● Verständnis prüfen
**A.** Wie viele Fahrzeuge der Kernmarke VW wurden laut dem Textauszug über den Absatz der deutschen Autobauer von Januar bis März ausgeliefert?
**B.** Führen Sie den Textauszug über den Absatz der deutschen Autobauer nach seinem letzten Satz weiter.

● Textauszug
==*==

Wolfsburg/München. Von Wachstumsdelle keine Spur: Trotz schwächelnder Nachfrage in einigen Ländern haben die deutschen Autobauer im ersten Quartal erneut stark beschleunigt. Volkswagen setzte seine Serie von Verkaufsrekorden fort - auch wenn die Geschäfte im krisengeschüttelten Süd- und Westeuropa nicht mehr so rund liefen. Von Januar bis März lieferten die Wolfsburger 1,36 Millionen Modelle ihrer Kernmarke VW aus. Das waren 10,5 Prozent mehr als im Vorjahreszeitraum, wie Vertriebsvorstand Christian Klingler am Mittwoch berichtete. Auch der Münchner Rivale BMW legte als direkter Konkurrent der VW-Premiumtochter Audi abermals an Tempo zu.
«Während sich die europäischen Märkte als weiterhin schwierig zeigten, haben wir in Nordamerika und Asien deutlich zulegen können», sagte Klingler. Auch in Europa gelang eine Steigerung, in Westeuropa außerhalb Deutschlands sank der VW-Absatz jedoch leicht.

==*==

● Studienmaterial
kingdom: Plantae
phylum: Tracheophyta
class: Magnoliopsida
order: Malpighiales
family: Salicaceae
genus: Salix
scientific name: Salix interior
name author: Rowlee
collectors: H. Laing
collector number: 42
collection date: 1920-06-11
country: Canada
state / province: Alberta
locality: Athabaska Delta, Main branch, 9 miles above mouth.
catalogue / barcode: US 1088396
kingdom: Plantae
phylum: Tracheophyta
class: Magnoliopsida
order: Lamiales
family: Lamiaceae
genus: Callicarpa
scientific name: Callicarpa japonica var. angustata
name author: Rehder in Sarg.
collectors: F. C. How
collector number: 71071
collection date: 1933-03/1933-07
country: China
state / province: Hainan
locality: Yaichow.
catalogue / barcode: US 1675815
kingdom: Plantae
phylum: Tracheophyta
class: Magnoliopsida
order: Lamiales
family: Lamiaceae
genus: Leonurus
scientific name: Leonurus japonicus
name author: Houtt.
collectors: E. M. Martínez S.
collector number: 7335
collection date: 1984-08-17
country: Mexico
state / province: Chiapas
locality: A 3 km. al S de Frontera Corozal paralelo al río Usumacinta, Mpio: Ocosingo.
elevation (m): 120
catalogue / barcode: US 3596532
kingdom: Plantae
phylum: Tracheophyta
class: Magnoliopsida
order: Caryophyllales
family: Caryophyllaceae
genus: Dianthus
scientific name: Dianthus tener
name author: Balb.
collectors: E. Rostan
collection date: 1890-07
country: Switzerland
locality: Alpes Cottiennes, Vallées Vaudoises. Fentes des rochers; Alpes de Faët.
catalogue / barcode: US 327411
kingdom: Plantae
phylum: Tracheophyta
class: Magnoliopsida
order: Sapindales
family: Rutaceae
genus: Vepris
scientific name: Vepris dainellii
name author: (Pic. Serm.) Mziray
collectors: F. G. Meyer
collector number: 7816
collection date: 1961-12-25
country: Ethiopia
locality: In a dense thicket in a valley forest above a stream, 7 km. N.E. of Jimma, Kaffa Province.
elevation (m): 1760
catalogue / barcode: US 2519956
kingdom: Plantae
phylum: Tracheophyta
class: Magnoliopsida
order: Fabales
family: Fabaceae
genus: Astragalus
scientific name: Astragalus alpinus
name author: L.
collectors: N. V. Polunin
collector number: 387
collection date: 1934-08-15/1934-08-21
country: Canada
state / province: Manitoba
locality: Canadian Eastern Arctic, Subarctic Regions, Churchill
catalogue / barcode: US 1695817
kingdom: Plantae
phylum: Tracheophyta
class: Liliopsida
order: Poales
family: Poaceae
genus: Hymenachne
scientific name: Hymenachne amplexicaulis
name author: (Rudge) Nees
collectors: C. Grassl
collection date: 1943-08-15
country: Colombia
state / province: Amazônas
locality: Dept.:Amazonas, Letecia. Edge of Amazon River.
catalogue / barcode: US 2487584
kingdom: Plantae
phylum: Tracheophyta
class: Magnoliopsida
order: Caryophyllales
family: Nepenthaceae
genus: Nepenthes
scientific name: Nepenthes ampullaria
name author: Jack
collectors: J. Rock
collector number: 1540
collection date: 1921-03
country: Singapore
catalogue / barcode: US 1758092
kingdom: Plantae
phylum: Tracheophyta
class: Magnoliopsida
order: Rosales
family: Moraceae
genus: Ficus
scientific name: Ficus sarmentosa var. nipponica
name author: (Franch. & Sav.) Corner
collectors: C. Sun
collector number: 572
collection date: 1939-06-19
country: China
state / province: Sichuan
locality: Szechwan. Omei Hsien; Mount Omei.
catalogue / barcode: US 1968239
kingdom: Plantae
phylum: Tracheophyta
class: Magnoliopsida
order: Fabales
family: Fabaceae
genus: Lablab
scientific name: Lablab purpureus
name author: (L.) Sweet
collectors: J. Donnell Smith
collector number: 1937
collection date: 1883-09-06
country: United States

==*==

● Gegebene Antworten
**A.** Es wurden 1,36 Millionen Fahrzeuge der Kernmarke VW ausgeliefert.

**B.**
Zum Jahresauftakt im Januar hatten die Wolfsburger nur bescheidene Zuwächse eingefahren, schon im Februar zogen die Verkäufe aber wieder deutlich an. Den März schloss die VW-Hauptmarke mit einem neuen Allzeithoch ab: Knapp 537.000 Fahrzeuge übergab das Unternehmen den Kunden, 14,6 Prozent mehr als vor einem Jahr. Damit kamen die Autos mit dem VW-Emblem erstmals in einem einzelnen Monat über die Absatzschwelle von einer halben Million.
Die Unsicherheit durch die Euro-Schuldenkrise führt aber weiterhin dazu, dass sich die Kunden vor allem in Südeuropa mit Autokäufen zurückhalten. So sanken die Auslieferungen der Stammmarke VW-Pkw in Westeuropa - ohne Betrachtung des deutschen Heimatmarktes - im ersten Vierteljahr um 3,7 Prozent auf knapp 233.000 Autos.